Bij besluit van 25 oktober 2002 heeft appellant (hierna: het college) [vergunninghouder] bouwvergunning verleend voor een terrasoverkapping en het plaatsen van terrasschermen op het platte dak van het eengezinshuis [locatie] te [plaats].

Bij besluit van 10 april 2003 heeft het college het daartegen door [wederpartij] te Sittard gemaakte bezwaar ongegrond verklaard.

Bij uitspraak van 27 februari 2004, verzonden op dezelfde dag, heeft de rechtbank Maastricht (hierna: de rechtbank) het daartegen door [wederpartij] ingestelde beroep gegrond verklaard en het bestreden besluit vernietigd. Deze uitspraak is aangehecht.

Tegen deze uitspraak heeft het college bij brief van 23 maart 2004, bij de Raad van State ingekomen op 29 maart 2004, hoger beroep ingesteld. Deze brief is aangehecht.

Met toepassing van artikel 8:26, eerste lid, van de Algemene wet bestuursrecht is vergunninghouder in de gelegenheid gesteld als partij aan het geding deel te nemen. Hij heeft te kennen gegeven van deze gelegenheid gebruik te willen maken.

De zaak is door een meervoudige kamer van de Afdeling verwezen naar een enkelvoudige.

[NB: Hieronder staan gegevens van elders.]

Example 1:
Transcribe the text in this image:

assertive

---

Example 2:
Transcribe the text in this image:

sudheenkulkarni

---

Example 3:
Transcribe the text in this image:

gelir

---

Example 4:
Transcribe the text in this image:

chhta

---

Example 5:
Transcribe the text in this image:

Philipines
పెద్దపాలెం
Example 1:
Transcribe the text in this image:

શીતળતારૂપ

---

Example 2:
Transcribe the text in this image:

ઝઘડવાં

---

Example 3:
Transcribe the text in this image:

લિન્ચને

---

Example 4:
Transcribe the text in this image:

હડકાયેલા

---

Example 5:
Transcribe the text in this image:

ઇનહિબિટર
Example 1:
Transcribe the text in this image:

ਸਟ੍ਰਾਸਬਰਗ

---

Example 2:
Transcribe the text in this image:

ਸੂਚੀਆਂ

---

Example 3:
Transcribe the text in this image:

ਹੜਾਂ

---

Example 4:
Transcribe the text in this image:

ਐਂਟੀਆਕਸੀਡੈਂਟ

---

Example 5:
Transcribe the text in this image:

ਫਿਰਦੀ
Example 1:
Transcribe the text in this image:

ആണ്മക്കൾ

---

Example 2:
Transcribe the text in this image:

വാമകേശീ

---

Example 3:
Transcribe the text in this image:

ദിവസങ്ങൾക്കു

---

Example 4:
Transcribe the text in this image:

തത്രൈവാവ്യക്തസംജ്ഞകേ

De Afdeling heeft de zaak ter zitting behandeld op 28 september 2004, waar het college, vertegenwoordigd door J.F.M. Giesen, ambtenaar der gemeente, [wederpartij] in persoon, bijgestaan door mr. P. Baur, advocaat te Landgraaf, en [zoon] en gemachtigde van vergunninghouder, zijn verschenen.

2. Overwegingen

2.1. Het bouwplan voorziet in het oprichten van een terrasoverkapping en het plaatsen van terrasschermen op het platte dak van het eengezinshuis boven de niet aaneengebouwde zijde op de zijdelingse erfafscheiding.

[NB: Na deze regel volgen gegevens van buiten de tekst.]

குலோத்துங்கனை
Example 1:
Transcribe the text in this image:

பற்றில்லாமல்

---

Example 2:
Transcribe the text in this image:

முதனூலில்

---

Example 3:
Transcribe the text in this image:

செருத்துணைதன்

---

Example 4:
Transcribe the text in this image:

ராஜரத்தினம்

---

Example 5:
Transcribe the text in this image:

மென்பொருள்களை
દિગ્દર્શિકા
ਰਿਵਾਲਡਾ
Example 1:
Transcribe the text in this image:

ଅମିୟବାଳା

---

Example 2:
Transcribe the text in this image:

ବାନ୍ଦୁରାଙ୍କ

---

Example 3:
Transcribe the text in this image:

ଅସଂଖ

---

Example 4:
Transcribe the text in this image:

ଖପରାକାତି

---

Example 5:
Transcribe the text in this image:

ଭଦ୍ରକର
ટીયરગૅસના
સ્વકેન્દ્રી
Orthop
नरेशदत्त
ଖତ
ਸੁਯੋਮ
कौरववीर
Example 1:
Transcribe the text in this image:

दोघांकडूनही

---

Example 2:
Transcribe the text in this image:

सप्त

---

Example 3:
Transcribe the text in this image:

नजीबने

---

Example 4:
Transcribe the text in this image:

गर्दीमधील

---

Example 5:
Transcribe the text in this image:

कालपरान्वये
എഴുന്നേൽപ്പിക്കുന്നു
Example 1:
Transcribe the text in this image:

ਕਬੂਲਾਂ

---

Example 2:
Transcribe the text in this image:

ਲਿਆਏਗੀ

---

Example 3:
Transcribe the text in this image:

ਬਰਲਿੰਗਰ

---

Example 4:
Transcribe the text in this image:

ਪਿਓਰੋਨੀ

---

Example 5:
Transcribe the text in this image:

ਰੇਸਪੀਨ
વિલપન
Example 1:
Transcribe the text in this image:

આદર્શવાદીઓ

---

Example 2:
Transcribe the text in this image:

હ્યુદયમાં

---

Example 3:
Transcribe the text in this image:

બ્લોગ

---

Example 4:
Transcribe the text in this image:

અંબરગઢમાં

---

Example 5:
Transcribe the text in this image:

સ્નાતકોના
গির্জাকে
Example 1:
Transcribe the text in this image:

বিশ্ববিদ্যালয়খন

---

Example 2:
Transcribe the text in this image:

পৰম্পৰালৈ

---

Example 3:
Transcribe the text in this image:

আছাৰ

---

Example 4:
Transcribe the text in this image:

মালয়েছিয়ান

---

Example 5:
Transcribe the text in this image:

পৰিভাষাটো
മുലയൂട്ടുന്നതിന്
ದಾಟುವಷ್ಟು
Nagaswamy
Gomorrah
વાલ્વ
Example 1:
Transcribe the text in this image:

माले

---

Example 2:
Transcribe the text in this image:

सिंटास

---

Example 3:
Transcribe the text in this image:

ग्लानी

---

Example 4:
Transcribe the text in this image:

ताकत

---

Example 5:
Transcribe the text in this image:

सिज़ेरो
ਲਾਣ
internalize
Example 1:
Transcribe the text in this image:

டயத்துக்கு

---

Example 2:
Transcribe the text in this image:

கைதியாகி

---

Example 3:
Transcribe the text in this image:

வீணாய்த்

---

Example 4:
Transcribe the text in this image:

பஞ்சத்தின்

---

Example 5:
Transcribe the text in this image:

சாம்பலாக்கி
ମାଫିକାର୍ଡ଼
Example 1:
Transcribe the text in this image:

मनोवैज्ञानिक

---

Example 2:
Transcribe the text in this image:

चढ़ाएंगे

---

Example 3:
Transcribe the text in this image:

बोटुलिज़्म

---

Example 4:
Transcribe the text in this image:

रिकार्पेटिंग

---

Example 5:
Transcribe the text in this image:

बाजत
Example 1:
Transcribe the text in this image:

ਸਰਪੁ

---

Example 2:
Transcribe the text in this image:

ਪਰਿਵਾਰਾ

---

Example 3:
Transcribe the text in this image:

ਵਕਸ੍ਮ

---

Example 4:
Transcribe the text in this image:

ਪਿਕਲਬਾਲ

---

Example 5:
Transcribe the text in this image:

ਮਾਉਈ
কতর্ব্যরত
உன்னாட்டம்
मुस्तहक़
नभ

2.2. Ingevolge het geldende bestemmingsplan ‘Leyenbroek’ geldt voor het betrokken perceel de bestemming ‘Bebouwingsklasse E’.

In artikel 4, eerste lid, van de bij dit plan behorende voorschriften is bepaald dat de als zodanig aangegeven gronden zijn bestemd voor woondoeleinden en voor zover op de bestemmingskaart aangeduid met de letter d tevens voor detailhandel, voor zover op de bestemmingskaart aangeduid met de letter h tevens voor horeca en voor zover op de bestemmingskaart aangeduid met de letter k tevens voor kantoren.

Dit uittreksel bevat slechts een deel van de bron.